_Supplied data_.
=======

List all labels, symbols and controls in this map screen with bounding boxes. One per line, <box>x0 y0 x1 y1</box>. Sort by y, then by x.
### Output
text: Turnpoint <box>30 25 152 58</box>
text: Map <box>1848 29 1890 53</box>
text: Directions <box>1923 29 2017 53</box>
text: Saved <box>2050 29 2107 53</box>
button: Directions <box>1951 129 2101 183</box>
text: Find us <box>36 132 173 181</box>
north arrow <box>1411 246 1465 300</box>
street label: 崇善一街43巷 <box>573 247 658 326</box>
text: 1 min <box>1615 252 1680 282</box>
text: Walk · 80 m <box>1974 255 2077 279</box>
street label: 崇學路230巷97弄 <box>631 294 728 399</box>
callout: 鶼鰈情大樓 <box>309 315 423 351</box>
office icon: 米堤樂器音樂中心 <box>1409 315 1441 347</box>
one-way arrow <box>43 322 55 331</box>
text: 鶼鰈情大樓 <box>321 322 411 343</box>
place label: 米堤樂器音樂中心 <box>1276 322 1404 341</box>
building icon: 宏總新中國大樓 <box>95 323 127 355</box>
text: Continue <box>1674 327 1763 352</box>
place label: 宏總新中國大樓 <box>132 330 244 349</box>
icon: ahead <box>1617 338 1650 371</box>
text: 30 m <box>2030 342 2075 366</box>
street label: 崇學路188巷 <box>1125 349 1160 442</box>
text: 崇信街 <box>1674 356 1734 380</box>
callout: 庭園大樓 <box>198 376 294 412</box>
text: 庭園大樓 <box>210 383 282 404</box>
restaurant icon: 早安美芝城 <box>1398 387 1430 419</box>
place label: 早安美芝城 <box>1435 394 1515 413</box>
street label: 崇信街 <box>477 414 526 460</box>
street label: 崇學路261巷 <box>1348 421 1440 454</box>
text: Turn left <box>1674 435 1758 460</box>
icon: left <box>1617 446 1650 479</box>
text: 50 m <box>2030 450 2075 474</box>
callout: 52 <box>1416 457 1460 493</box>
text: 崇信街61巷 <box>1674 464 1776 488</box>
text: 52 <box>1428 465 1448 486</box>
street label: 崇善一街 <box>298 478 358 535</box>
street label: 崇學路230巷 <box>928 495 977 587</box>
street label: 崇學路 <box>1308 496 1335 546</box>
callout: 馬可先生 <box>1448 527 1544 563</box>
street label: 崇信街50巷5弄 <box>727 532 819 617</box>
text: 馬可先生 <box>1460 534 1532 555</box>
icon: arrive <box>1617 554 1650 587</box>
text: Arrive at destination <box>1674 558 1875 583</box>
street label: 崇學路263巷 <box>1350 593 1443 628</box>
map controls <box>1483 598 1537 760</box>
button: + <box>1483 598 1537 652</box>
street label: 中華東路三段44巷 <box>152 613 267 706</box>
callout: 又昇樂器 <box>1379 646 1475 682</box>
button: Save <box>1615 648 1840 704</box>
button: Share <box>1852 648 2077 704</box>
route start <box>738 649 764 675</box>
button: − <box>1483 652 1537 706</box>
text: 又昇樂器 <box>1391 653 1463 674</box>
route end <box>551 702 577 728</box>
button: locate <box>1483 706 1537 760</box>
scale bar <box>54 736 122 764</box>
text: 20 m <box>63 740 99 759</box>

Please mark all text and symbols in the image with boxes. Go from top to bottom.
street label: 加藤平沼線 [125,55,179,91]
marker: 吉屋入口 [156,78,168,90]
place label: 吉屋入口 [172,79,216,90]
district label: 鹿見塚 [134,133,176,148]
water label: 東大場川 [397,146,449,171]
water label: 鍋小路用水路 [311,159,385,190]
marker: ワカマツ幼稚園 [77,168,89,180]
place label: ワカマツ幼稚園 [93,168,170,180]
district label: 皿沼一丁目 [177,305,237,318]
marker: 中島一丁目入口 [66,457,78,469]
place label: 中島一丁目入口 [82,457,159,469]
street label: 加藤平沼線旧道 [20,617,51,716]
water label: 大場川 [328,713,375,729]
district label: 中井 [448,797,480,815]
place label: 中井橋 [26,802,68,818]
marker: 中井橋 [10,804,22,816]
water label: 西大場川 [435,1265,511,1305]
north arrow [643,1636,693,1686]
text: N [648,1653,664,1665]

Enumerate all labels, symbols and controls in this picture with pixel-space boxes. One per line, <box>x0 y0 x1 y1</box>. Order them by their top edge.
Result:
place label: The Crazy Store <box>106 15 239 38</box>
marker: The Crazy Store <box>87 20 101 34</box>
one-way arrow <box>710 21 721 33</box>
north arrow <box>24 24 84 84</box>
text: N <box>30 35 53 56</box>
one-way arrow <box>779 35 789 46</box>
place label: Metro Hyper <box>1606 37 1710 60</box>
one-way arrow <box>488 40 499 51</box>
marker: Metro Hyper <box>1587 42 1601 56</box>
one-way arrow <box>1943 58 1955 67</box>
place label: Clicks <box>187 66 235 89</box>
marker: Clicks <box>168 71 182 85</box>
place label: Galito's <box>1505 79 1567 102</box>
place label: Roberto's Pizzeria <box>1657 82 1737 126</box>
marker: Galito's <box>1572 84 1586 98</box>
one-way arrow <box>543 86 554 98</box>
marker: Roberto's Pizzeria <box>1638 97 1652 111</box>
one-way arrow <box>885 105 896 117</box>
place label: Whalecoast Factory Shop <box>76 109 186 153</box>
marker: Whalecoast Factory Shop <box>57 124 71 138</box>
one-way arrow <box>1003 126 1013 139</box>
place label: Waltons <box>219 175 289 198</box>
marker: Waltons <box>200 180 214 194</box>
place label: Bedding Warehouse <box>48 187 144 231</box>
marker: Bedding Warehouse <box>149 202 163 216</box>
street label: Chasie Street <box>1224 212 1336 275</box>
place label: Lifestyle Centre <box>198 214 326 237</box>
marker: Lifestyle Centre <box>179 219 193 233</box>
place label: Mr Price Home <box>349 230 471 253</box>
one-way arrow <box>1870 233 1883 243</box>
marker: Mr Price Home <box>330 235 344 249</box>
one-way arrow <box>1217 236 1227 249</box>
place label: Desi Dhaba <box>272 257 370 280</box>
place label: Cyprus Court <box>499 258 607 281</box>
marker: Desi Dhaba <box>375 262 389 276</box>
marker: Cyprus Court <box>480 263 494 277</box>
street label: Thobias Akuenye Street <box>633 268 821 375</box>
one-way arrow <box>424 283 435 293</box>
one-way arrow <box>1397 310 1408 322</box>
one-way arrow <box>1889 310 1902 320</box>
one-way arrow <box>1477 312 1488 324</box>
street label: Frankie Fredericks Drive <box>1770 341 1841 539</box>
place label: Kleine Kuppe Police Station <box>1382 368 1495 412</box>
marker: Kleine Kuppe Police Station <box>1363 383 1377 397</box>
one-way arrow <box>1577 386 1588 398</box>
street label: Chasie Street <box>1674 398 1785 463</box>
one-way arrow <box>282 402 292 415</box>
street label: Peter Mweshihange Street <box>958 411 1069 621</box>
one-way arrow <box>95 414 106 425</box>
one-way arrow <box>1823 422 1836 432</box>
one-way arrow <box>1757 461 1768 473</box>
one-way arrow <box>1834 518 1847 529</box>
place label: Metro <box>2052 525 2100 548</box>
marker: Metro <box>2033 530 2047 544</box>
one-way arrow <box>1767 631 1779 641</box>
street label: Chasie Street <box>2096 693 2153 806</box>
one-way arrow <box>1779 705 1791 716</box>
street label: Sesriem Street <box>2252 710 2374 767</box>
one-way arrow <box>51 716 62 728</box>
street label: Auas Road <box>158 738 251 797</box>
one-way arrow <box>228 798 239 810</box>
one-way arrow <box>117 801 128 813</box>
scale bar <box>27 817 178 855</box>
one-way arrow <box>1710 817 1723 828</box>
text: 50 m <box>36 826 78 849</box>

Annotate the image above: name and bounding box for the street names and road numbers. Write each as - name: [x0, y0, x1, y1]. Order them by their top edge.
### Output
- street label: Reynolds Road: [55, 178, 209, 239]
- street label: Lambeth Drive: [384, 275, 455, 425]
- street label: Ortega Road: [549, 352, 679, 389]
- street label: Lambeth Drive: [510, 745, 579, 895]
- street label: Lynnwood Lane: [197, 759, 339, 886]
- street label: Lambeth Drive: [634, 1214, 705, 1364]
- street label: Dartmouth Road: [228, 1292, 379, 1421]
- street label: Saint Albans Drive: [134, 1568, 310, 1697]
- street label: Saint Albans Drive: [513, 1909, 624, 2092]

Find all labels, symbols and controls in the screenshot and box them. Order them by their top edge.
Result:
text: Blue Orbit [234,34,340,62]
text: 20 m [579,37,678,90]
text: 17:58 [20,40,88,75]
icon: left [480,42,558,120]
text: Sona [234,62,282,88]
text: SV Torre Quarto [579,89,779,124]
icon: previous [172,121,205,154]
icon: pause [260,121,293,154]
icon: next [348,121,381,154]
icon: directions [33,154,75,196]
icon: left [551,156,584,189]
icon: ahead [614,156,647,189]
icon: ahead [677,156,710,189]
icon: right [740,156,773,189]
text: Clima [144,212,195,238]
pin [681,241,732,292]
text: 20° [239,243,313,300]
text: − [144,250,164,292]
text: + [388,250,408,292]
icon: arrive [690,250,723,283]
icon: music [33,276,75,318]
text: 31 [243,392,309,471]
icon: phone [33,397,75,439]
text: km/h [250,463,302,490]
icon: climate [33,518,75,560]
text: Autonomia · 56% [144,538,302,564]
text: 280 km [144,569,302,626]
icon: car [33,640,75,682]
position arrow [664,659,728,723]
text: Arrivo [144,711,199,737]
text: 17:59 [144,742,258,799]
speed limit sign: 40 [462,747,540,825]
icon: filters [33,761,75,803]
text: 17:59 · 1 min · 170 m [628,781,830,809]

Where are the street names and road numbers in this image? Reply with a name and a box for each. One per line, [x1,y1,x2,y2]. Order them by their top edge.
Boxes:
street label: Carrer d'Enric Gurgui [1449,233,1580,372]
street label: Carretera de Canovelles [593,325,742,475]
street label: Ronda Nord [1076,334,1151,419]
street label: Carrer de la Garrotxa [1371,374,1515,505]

=======

_Your goal_. Every line in the listing that holds "left" belongs in the answer.

_Reply_.
text: Turn left <box>1674 435 1758 460</box>
icon: left <box>1617 446 1650 479</box>
icon: left [480,42,558,120]
icon: left [551,156,584,189]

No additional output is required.